I stepped outside onto the back deck of my parent’s house, not wearing shoes. I walked to the edge of the deck and looked over the railing. I saw my Mother standing in my neighbor’s yard, bent over – clipping ivy from the fence.
“Can you drive me to the bus in ten minutes?” I asked her.
She stood up, startled, almost losing her balance.
“We can drive you right into the city,” she told me.
“No, it’s ok,” I told her. “I’m meeting Kristen for a play and have to catch the bus,” I told her.
“Sure. Now?” she asked.
“In ten minutes,” I said.
I went inside. I ate some no-longer-warm chickpeas in tin foil on the stove top and heated and ate a small bowl of brown rice.
I ran upstairs, unplugged my laptop, and put the charger and laptop in my backpack.
I ran downstairs to the kitchen, checked my phone, and saw the bus was “three minutes” from the stop. I live a five-minute drive from the stop. Catching that bus was not likely. The bus after that one was “twenty-five minutes” away. I wanted to make the “three minute away” bus. I didn’t want to be late for the 7:30pm show.
“Where are the keys?” my mother asked. I felt my jacket pocket but did not feel car keys. I heard keys jingle from the other room, so knew she found them.
“I’ll be in the car,” she said, walking out the front door.

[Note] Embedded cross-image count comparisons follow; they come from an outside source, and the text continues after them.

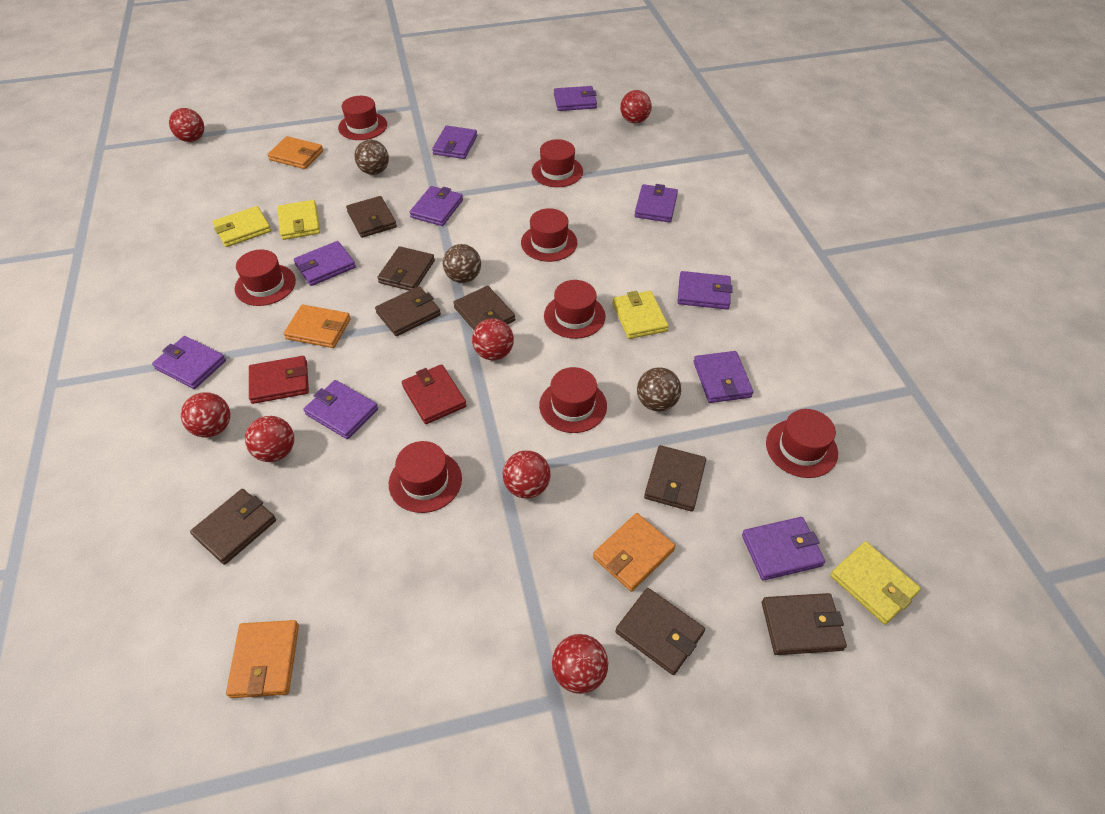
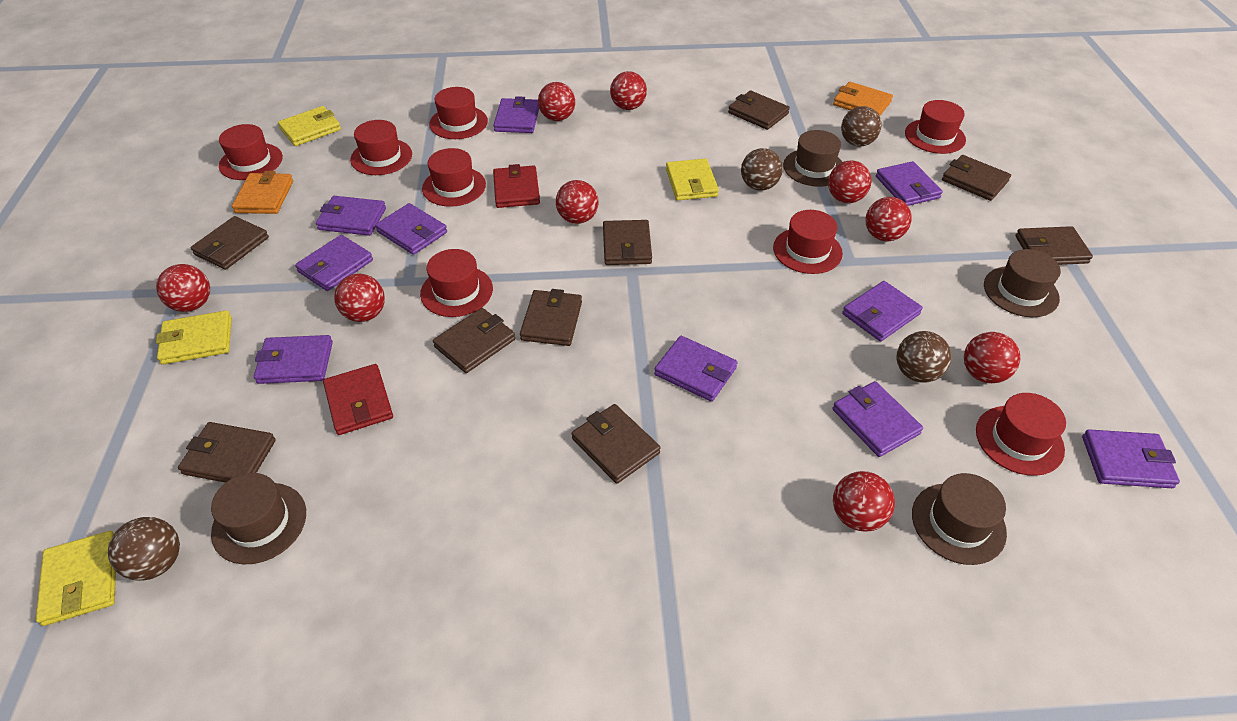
brown ball: 3 -> 4
brown hat: 0 -> 4
brown wallet: 8 -> 9
orange wallet: 4 -> 2
red ball: 7 -> 9

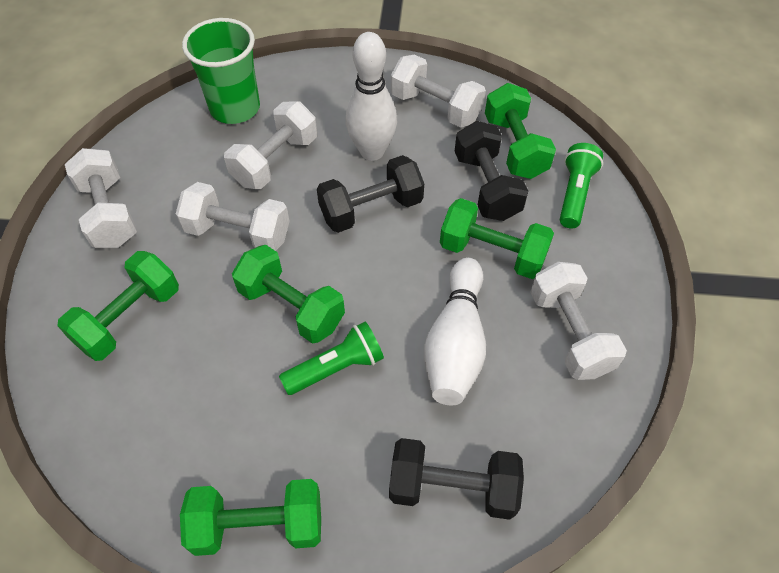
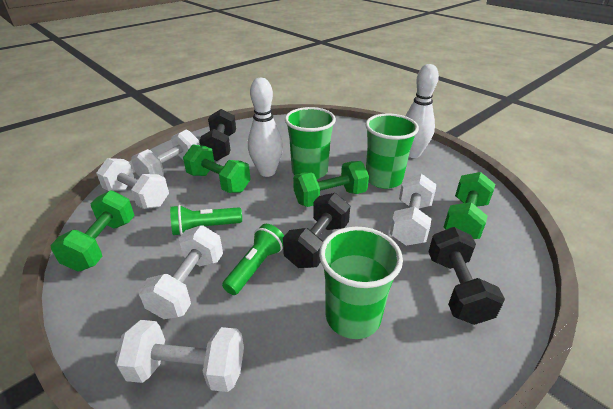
green cup: 1 -> 3
green dumbbell: 5 -> 4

I poured cereal into a Ziploc bag for a snack and put it in my coat pocket. I zippered my backpack, put on my black boots, and grabbed my teal running sneakers from under the dining room chair.
I ran out the door.
“Can we go to the stop after our normal stop?” I asked. “The bus is arriving now at the normal stop, so we have to go to the next one.”
“Sure,” she said.
“And can we go fast?”
She started driving. She approached a green light with the countdown numbers at “5”- 5-4-3…
“Make this light,” I encouraged her.
She went through the green light. I looked to my right and saw the bus pulling up at my normal bus stop.

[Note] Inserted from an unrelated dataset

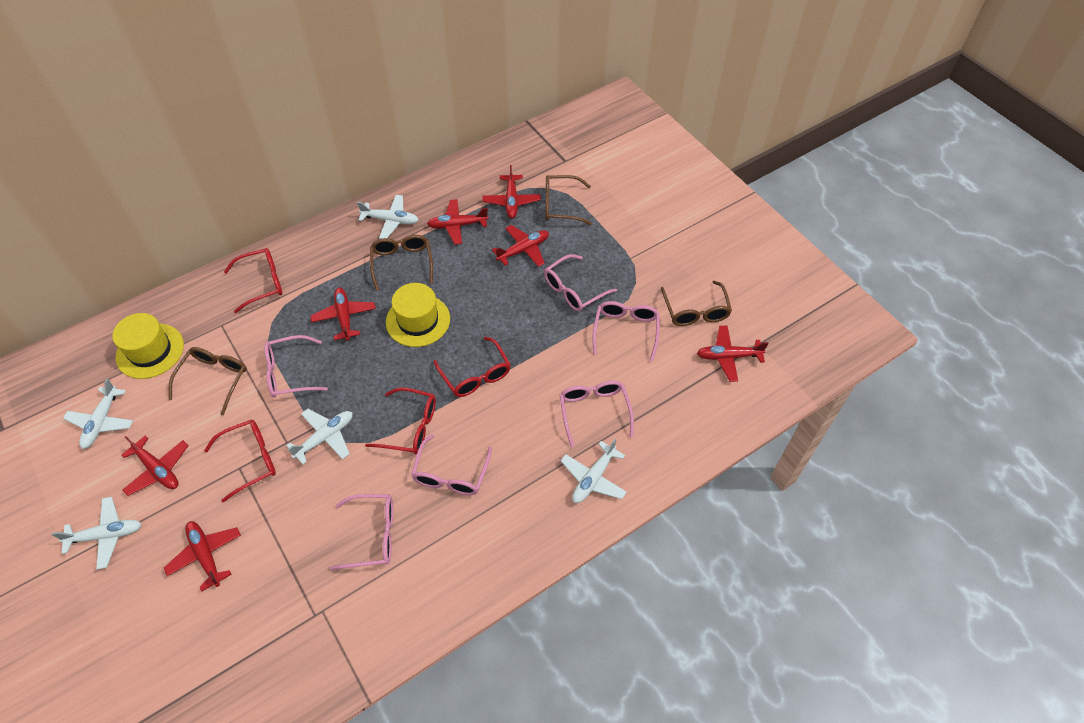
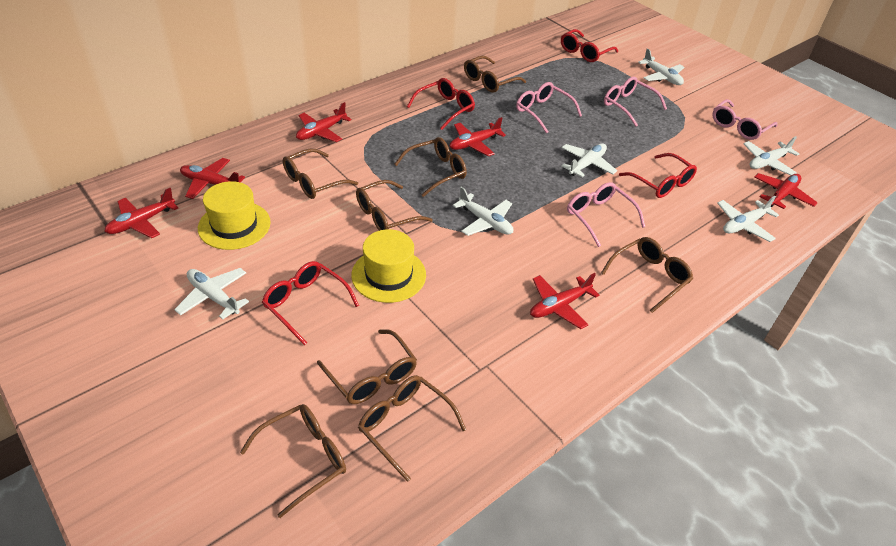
brown glasses: 4 -> 8
pink glasses: 6 -> 4
red plane: 7 -> 6
white plane: 5 -> 6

“There’s the bus,” I told her. Keep driving.
“So, we’re in front of the bus now?” she asked.
“Yes,” I said.
The bus stopped at a red light behind us, we continued driving. I knew I would make the bus at the next stop.

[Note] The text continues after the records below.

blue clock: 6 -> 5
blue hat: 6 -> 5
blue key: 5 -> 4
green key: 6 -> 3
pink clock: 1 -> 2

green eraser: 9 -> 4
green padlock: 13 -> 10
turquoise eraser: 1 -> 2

What play are you seeing?” she asked.
“Sweeney Todd,” I said.
“On Broadway?” she asked.
“No. Barrow Street Theater. The West Village,” I said.
“I love plays in small theaters,” she said. “Remember years ago we saw “The Fantasticks,” she said.
“Here,” I said, pointing to the bus stop.
She pulled over. I kissed her cheek, grabbed my backpack, picked up my sneakers, and jumped out of the car.
“Do you need a bag for the sneakers?”
“No,” I said. “Love you. Thank you.”
I closed the door and jogged to the bus stop pole.
“Bye,” she said through the open car window.
She drove away.
The bus pulled up six seconds later.
I got on the bus and headed into the city.